Large zero-tension plate lysimeters for soil water and solute collection in undisturbed soils

A. Peters1,* and W. Durner1 A. Peters and W. Durner
  • 1Institut für Geoökologie, Technische Universität Braunschweig, Braunschweig, Germany
  • *now at: Institut für Ökologie, Technische Universität Berlin, Berlin, Germany

Abstract. Water collection from undisturbed unsaturated soils to estimate in situ water and solute fluxes in the field is a challenge, in particular if soils are heterogeneous. Large sampling devices are required if preferential flow paths are present. We present a modular plate system that allows installation of large zero-tension lysimeter plates under undisturbed soils in the field.

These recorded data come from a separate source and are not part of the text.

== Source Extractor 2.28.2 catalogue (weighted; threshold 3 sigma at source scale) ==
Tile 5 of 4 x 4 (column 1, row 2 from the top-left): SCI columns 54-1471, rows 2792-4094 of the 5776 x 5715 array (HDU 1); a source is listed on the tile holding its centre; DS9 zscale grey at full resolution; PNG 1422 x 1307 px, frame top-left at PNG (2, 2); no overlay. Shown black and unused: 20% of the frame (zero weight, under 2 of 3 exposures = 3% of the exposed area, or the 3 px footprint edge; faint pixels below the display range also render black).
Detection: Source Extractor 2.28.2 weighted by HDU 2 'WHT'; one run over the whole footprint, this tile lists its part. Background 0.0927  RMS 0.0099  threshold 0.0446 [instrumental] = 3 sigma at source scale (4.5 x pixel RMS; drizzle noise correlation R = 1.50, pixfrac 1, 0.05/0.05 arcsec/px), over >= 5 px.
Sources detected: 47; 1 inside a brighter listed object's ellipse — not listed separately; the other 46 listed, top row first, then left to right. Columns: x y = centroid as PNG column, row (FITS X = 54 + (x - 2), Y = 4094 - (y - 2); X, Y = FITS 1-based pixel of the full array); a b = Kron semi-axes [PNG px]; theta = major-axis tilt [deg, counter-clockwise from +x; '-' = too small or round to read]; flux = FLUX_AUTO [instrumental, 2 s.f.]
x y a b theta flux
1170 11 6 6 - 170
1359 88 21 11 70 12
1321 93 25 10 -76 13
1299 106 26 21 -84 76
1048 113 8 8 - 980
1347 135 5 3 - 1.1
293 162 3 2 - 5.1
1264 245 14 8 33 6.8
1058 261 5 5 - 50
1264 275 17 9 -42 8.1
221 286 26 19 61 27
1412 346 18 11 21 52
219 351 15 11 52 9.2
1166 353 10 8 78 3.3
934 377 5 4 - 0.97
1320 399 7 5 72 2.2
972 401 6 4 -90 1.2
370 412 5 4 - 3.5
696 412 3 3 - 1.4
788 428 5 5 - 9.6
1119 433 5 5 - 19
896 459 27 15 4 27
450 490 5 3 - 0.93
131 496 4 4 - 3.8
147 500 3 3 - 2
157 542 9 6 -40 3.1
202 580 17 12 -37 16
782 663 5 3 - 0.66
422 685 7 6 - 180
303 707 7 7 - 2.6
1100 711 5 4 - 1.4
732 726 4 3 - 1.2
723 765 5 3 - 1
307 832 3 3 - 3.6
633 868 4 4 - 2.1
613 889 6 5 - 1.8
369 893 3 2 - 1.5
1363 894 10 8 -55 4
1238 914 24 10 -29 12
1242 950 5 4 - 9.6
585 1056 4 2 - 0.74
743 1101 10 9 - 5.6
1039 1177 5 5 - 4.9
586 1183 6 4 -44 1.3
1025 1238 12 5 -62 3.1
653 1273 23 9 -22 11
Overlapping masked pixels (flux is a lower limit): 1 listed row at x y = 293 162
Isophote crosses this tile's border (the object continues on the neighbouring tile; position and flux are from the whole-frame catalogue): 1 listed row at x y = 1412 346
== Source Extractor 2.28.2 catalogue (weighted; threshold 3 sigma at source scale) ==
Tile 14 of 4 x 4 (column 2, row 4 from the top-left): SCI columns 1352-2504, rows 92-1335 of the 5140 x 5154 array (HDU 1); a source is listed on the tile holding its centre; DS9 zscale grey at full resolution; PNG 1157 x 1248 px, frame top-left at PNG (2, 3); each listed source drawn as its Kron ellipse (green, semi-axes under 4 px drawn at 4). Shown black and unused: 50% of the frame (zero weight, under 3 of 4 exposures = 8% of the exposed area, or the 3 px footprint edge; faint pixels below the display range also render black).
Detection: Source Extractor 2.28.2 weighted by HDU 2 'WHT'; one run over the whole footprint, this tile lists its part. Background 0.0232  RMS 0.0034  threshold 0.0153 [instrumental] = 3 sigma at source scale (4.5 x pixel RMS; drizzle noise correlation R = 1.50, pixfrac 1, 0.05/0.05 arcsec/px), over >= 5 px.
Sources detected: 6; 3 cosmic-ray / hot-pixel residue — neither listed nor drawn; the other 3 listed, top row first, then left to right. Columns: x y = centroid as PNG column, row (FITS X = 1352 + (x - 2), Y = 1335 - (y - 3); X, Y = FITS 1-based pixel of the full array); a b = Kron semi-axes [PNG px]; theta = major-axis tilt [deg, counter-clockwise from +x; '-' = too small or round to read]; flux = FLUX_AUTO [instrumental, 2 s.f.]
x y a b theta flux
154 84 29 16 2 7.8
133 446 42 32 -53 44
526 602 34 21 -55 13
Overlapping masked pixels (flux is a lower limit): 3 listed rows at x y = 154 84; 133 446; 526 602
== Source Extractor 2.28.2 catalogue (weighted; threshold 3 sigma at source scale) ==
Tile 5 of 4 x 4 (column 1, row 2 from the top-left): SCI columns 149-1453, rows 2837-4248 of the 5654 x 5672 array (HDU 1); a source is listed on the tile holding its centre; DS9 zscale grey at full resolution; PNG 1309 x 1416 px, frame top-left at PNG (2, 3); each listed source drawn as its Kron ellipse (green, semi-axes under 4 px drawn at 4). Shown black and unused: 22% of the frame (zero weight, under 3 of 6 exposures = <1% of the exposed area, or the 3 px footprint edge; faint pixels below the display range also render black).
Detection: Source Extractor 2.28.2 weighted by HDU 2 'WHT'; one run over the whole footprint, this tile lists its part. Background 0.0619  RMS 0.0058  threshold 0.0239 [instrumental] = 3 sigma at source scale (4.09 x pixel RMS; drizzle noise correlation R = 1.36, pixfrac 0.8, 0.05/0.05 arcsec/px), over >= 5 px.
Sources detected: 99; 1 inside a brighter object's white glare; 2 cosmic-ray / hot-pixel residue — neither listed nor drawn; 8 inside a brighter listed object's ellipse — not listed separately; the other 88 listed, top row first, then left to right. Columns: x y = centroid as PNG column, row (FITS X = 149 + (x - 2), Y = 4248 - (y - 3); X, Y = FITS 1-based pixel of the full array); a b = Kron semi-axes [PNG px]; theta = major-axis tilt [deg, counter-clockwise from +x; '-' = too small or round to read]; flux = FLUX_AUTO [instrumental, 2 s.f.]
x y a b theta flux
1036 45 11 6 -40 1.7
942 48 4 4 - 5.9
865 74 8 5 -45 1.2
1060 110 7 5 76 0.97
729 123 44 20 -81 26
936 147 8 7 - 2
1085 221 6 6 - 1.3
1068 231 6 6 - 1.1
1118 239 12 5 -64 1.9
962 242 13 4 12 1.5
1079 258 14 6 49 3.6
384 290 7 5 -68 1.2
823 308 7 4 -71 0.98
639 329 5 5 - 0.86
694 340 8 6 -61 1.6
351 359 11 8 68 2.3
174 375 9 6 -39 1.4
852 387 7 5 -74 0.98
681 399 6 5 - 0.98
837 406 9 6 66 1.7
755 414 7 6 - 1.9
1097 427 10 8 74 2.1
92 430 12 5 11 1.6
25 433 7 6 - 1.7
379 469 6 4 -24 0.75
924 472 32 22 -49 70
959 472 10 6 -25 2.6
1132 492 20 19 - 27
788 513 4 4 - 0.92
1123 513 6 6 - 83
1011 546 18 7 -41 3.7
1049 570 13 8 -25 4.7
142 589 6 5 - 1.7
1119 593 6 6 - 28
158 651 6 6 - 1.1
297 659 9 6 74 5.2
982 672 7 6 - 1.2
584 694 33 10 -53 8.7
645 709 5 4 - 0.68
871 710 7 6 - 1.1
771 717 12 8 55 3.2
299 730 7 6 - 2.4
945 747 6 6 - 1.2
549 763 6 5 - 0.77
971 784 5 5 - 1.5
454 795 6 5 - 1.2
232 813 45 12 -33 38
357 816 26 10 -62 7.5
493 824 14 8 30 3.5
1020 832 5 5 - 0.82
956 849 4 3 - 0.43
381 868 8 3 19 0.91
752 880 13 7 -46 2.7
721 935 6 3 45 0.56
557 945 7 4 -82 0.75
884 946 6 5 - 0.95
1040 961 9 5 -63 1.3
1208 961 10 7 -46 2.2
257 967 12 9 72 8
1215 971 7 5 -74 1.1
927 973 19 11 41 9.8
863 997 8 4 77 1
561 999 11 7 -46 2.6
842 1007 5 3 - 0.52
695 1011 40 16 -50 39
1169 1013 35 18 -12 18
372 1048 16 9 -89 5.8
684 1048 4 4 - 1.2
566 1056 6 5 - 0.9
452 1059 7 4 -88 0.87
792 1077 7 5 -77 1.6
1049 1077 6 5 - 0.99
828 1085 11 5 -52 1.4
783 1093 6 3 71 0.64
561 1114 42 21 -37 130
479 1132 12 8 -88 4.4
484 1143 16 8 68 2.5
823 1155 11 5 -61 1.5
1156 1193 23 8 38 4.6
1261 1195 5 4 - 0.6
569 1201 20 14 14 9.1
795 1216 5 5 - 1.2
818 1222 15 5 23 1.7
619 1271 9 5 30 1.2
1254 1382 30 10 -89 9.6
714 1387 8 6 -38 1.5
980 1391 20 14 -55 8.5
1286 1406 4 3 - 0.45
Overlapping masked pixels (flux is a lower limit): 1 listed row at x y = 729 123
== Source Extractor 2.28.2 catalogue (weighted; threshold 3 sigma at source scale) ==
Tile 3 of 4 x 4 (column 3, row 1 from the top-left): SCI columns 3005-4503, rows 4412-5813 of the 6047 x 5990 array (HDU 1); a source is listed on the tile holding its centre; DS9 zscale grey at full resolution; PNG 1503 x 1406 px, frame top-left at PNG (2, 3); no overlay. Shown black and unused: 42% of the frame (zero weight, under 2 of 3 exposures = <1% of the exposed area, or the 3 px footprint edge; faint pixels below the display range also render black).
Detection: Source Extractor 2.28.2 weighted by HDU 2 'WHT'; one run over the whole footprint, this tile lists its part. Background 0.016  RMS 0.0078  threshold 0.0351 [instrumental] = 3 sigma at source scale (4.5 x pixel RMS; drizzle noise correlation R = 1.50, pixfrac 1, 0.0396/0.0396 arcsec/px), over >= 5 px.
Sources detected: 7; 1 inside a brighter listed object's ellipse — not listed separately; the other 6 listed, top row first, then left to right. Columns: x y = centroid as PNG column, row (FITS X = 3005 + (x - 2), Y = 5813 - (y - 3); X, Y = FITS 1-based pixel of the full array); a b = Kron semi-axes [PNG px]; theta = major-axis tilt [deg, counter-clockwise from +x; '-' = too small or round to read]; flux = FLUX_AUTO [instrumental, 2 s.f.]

To investigate the influence of the lysimeter on the water flow field in the soil, a numerical 2-D simulation study was conducted for homogeneous soils with uni- and bimodal pore-size distributions and stochastic Miller-Miller heterogeneity. The collection efficiency was found to be highly dependent on the hydraulic functions, infiltration rate, and lysimeter size, and was furthermore affected by the degree of heterogeneity. In homogeneous soils with high saturated conductivities the devices perform poorly and even large lysimeters (width 250 cm) can be bypassed by the soil water. Heterogeneities of soil hydraulic properties result into a network of flow channels that enhance the sampling efficiency of the lysimeter plates. Solute breakthrough into zero-tension lysimeter occurs slightly retarded as compared to the free soil, but concentrations in the collected water are similar to the mean flux concentration in the undisturbed soil. To validate the results from the numerical study, a dual tracer study with seven lysimeters of 1.25×1.25 m area was conducted in the field. Three lysimeters were installed underneath a 1.2 m filling of contaminated silty sand, the others deeper in the undisturbed soil. The lysimeters directly underneath the filled soil material collected water with a collection efficiency of 45%. The deeper lysimeters did not collect any water. The arrival of the tracers showed that almost all collected water came from preferential flow paths.